[Opening Supplied text section]

It may sound a boast if I say that that leaves Budapest, since there was at
least a tradition of research into shamanism there (cf. the work of Aladár
Bán, János Jankó, Bernát Munkácsi, Sándor Solymossy). But who is there now?
The only person who is attempting to examine the ethnography of Siberia - and
it is perhaps not a boast to say so - is me. So, it's down to me to represent
Hungary... up till now I was under the apprehension that the cause of shamanism
here, in the Soviet Union, was in strong (and, above all, many) hands, and
I thought it would do if I were merely to examine the matter from a Hungarian
viewpoint. Here, though, it has become clear that no one accepts responsibility
for research into sh[amanism]. For my part, I sense (indeed, know) that the
Hungarian issues will not be resolvable as long as certain aspects of Siberian
shamanism remain shrouded in mystery.
The long and short of it is that, faute de mieux, it is up to me to take on
the job.
...

[Closing Supplied text section]

= Work order =
Write the next few sentences of the passage on shamanism research, picking up right after its last sentence. The items have no connection to the passage on shamanism research.

[Opening Dataset extract section]

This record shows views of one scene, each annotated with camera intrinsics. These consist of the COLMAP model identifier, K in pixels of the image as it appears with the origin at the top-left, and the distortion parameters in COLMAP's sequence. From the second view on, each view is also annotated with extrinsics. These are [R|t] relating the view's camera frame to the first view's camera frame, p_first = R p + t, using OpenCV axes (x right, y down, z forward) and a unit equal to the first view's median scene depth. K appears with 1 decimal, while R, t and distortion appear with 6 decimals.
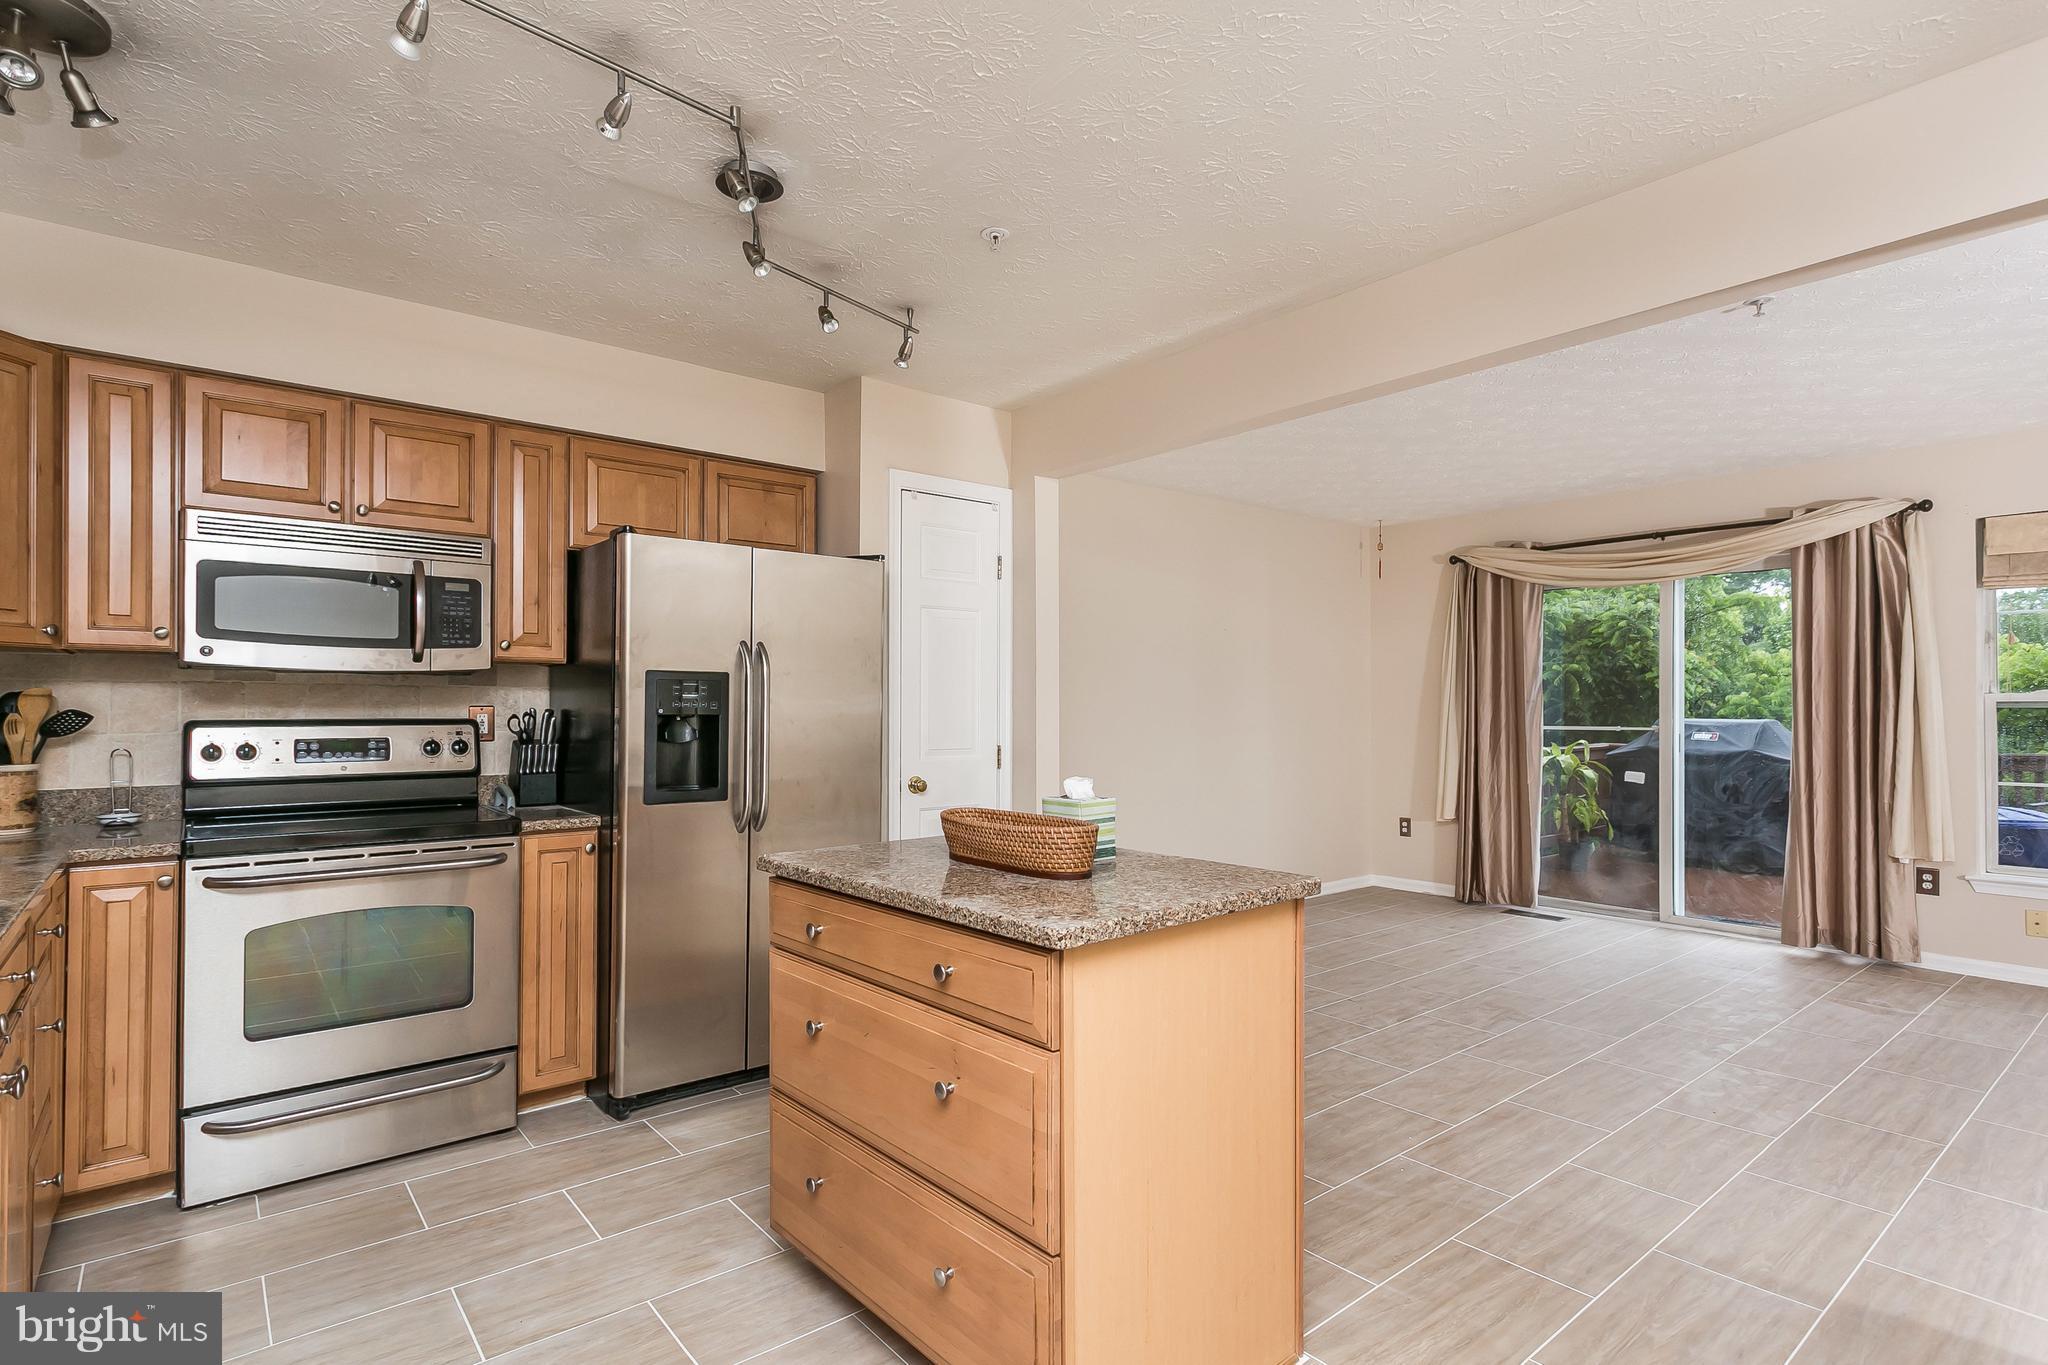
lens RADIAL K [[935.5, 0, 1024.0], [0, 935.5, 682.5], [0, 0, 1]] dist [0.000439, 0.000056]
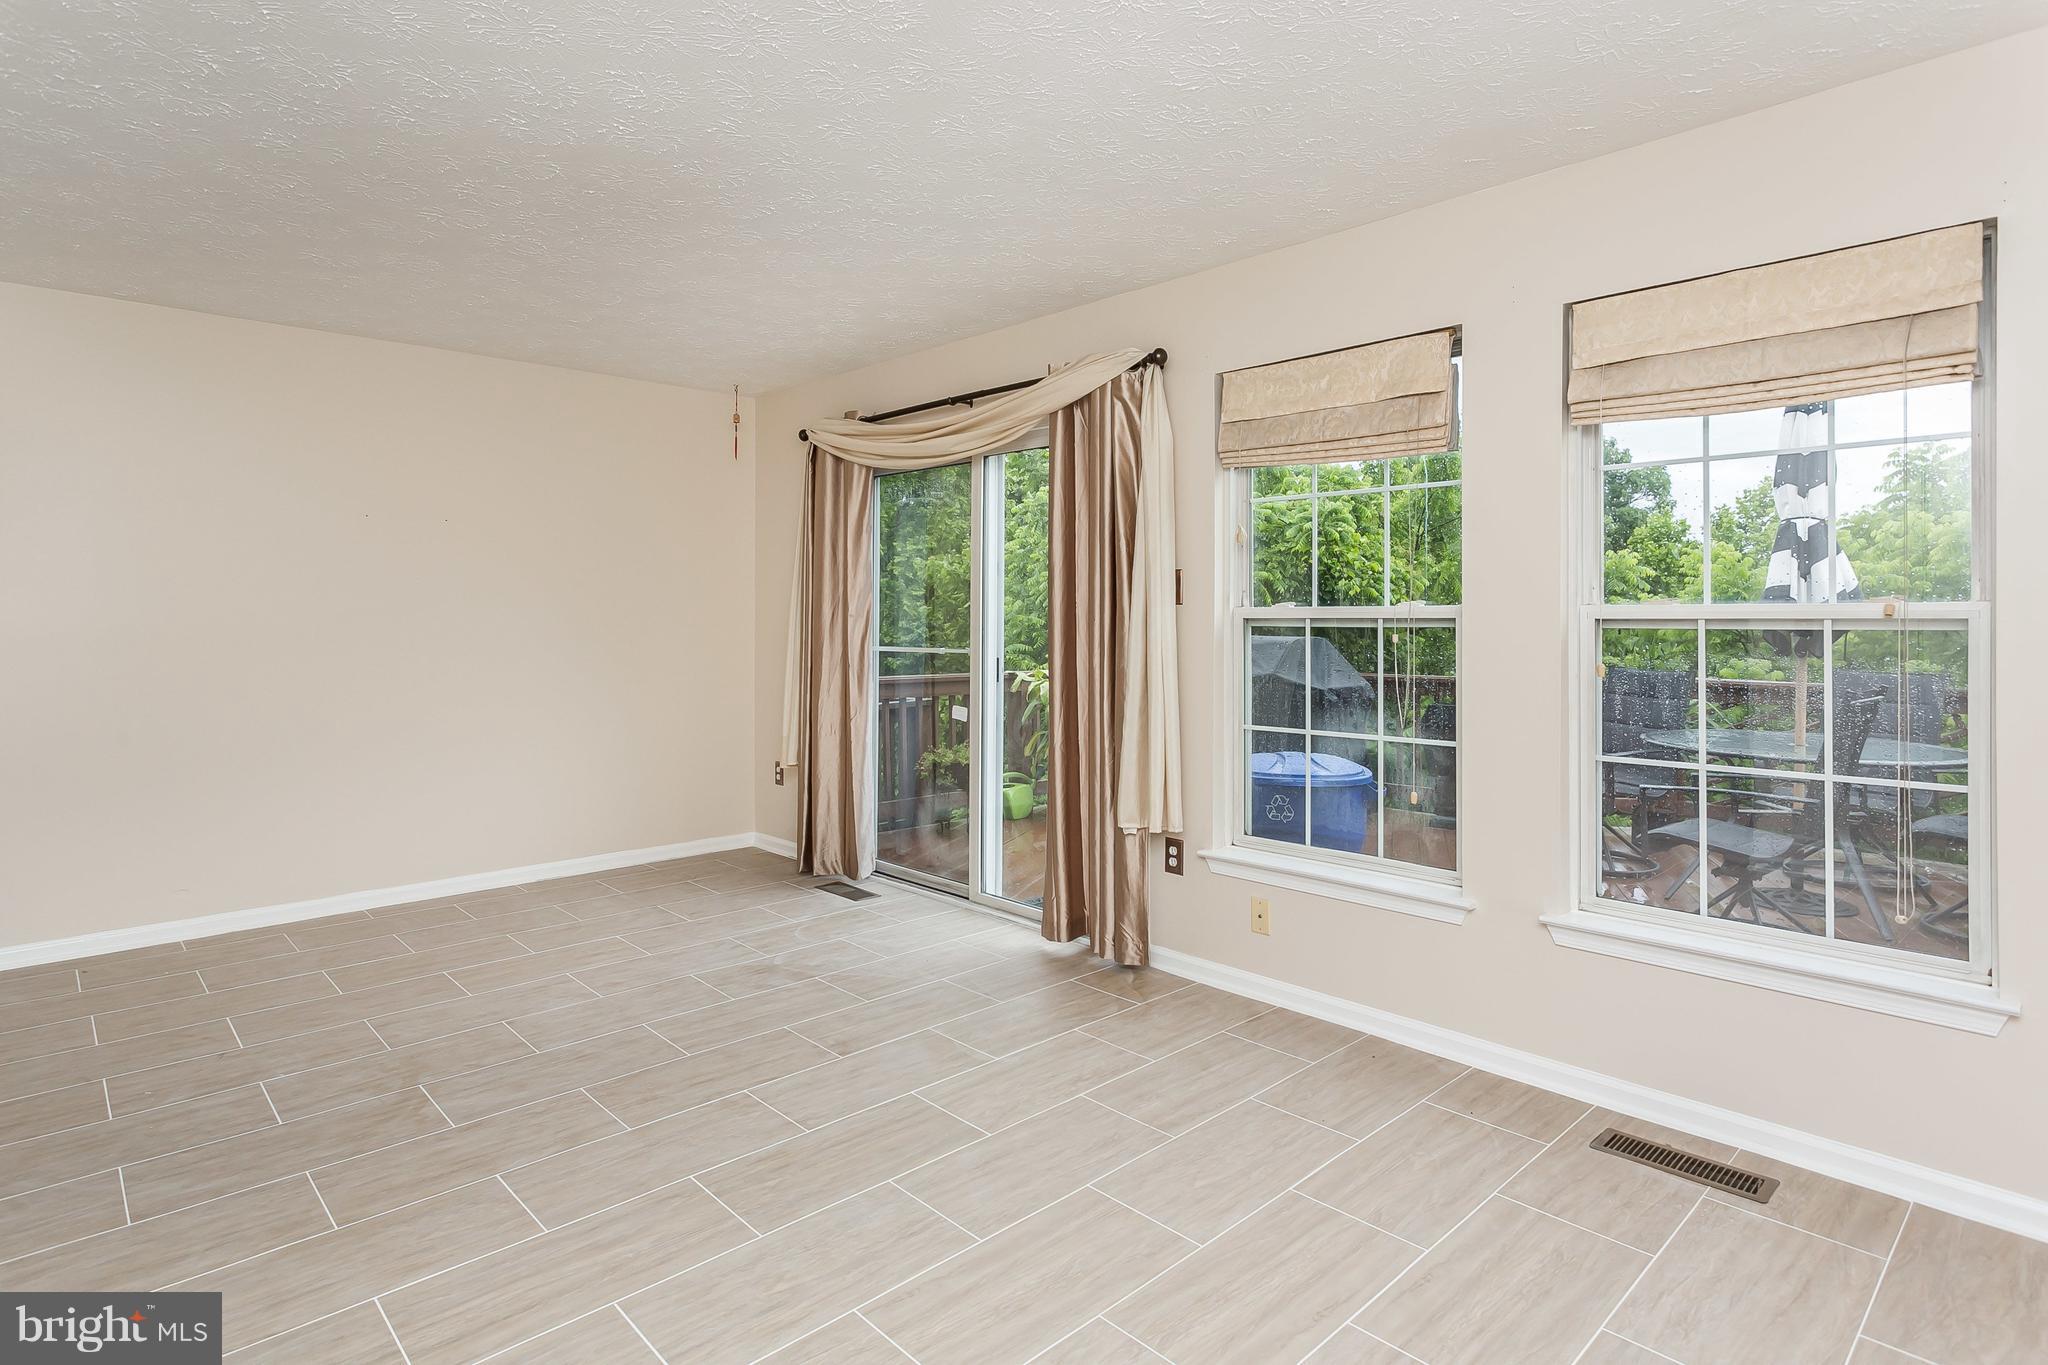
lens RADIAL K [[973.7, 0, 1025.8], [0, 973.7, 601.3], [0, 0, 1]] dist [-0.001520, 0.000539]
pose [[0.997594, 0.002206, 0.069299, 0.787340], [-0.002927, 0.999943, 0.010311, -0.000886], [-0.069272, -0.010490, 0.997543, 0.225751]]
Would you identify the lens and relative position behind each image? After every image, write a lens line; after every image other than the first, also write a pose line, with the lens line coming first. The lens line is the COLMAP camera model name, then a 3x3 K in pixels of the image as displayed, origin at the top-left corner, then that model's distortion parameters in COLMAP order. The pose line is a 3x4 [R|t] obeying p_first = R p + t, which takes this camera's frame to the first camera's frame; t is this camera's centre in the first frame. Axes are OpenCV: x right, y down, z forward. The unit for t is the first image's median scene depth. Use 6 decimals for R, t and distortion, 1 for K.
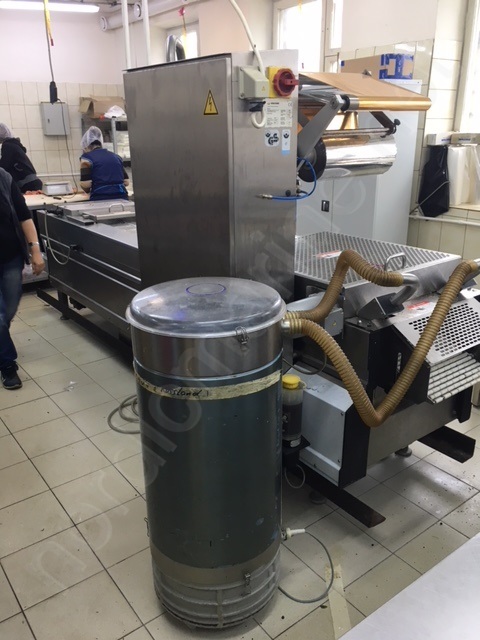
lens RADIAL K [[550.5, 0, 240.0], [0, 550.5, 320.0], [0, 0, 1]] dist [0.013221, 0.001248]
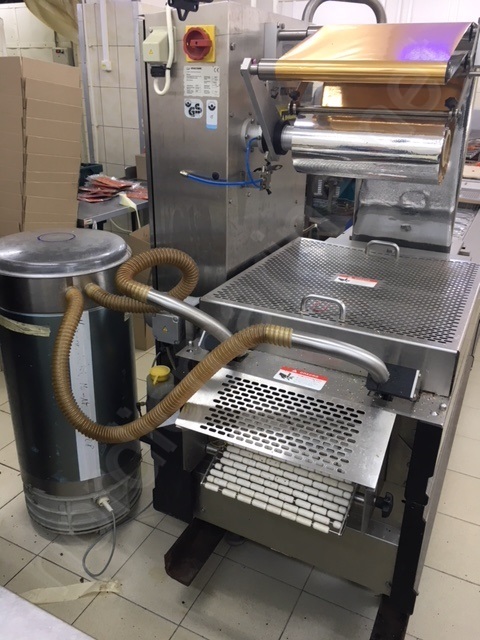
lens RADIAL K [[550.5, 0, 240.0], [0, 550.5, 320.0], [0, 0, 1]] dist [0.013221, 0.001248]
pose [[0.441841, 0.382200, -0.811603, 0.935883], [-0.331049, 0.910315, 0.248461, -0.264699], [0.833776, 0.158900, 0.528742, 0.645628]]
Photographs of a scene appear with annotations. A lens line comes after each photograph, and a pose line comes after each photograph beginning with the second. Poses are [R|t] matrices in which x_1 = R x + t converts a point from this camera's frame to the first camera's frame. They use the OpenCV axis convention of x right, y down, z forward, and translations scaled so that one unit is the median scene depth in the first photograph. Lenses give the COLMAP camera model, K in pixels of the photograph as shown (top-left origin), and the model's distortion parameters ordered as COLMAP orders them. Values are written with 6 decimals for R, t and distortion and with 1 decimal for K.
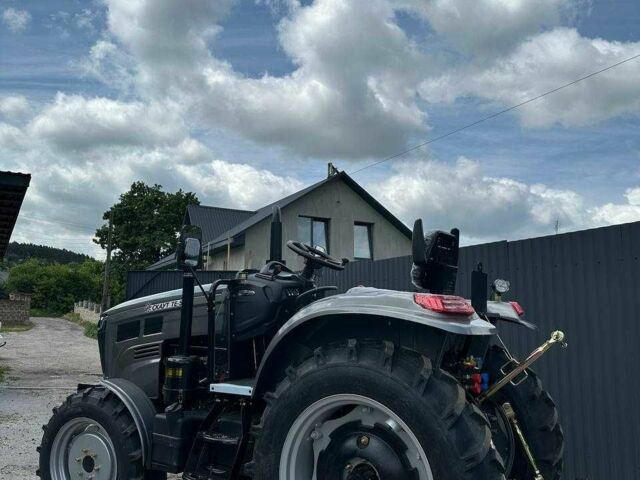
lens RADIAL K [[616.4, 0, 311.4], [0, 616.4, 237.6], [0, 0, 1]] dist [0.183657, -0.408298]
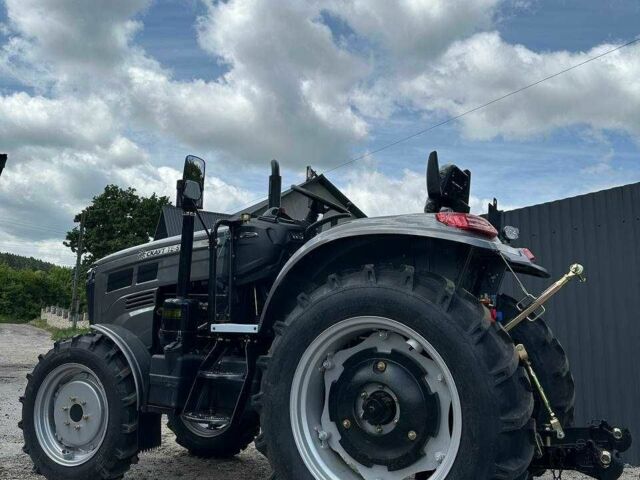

[Closing Dataset extract section]

= Written response =
1958, Siberia
9 July, Alygdzher
My work is going well. I have tape-recorded shaman chants and we have already
put those down on paper and the translations are ready; I have photographed
work processes, taking around 80 shots of a shaman headdress-in-the-making
and around 40 of a shaman's drum beater being produced from reindeer antler.
I have made a detailed description of the shaman costume, producing drawings
of the cloak, the neckerchief and the boots. I have sketched each little pendant,
ribbon, etc., making notes of the Karaghas names, the material, colour, its
significance. I have also made a thorough study of the shaman drum. Some touching
subtleties have emerged. I now have, for instance, the 9 kinds of wood of
which it is made. A genuine 'magic steed', since it too is a saddle beast!
Which is why it is made e.g. from the hide of a middle-aged roe-deer, because
a young animal tires quickly, whereas an old one doesn't go fast enough. Then
too, there are two cross-sticks in the drum, which have the same names as
are given to the breast and loin straps on a reindeer; in other words, the
drum is 'saddled'. Nothing better demonstrates how very much it is an animal
than the fact that it has 'ears' and 'blood', for example.
The Karaghas comprise 5 clans. The costume of the shamans of each clan differ
from one another in minute details. Each differently coloured little ribbon
or each animal hide indicates the clan to which the wearer belongs.
The Karaghas have taken a shine to me, and I to them. I am staying with the
younger sister of a shaman, and it was a good choice.
But there are many, many fine things besides shamanism that one comes across.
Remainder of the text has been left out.